> **TO DO**:
Which lines in the entries below contain the string "rule"? Identify each one and copy it in full.

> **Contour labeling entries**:
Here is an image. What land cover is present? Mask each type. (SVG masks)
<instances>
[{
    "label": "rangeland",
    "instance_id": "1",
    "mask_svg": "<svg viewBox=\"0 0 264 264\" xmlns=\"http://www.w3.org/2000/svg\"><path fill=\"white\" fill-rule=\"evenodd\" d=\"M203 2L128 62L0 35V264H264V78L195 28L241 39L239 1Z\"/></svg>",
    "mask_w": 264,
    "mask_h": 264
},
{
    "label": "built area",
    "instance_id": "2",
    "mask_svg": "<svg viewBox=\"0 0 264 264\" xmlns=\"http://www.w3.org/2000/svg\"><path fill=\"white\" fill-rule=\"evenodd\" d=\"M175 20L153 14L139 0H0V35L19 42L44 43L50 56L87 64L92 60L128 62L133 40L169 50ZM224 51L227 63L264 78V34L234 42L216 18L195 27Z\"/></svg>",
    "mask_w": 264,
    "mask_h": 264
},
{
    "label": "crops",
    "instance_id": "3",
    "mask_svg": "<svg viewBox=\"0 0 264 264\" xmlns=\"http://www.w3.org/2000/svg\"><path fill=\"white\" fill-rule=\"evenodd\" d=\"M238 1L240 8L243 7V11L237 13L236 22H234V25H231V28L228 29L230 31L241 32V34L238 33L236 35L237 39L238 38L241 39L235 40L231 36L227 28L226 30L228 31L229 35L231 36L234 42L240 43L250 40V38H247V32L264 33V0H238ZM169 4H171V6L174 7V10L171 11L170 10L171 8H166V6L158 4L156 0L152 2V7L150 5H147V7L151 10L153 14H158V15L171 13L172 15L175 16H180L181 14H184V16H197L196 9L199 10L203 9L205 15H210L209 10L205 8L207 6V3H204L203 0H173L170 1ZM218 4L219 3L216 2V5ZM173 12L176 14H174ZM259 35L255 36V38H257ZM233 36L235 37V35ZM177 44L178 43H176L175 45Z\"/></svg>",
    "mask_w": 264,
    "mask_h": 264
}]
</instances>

> **FINISHED EXERCISE**:
    "mask_svg": "<svg viewBox=\"0 0 264 264\" xmlns=\"http://www.w3.org/2000/svg\"><path fill=\"white\" fill-rule=\"evenodd\" d=\"M203 2L128 62L0 35V264H264V78L195 28L241 39L239 1Z\"/></svg>",
    "mask_svg": "<svg viewBox=\"0 0 264 264\" xmlns=\"http://www.w3.org/2000/svg\"><path fill=\"white\" fill-rule=\"evenodd\" d=\"M175 20L153 14L139 0H0V35L19 42L44 43L50 56L87 64L92 60L128 62L133 40L169 50ZM224 51L227 63L264 78V34L234 42L216 18L195 27Z\"/></svg>",
    "mask_svg": "<svg viewBox=\"0 0 264 264\" xmlns=\"http://www.w3.org/2000/svg\"><path fill=\"white\" fill-rule=\"evenodd\" d=\"M238 1L240 8L243 7V11L237 13L236 22H234V25H231V28L228 29L230 31L241 32V34L238 33L236 35L237 39L238 38L241 39L235 40L231 36L227 28L226 30L228 31L229 35L231 36L234 42L240 43L250 40V38H247V32L264 33V0H238ZM169 4H171V6L174 7V10L171 11L170 10L171 8H166V6L158 4L156 0L152 2V7L150 5H147V7L151 10L153 14H158V15L171 13L172 15L175 16H180L181 14H184V16H197L196 9L199 10L203 9L205 15H210L209 10L205 8L207 6V3H204L203 0H173L170 1ZM218 4L219 3L216 2V5ZM173 12L176 14H174ZM259 35L255 36V38H257ZM233 36L235 37V35ZM177 44L178 43H176L175 45Z\"/></svg>",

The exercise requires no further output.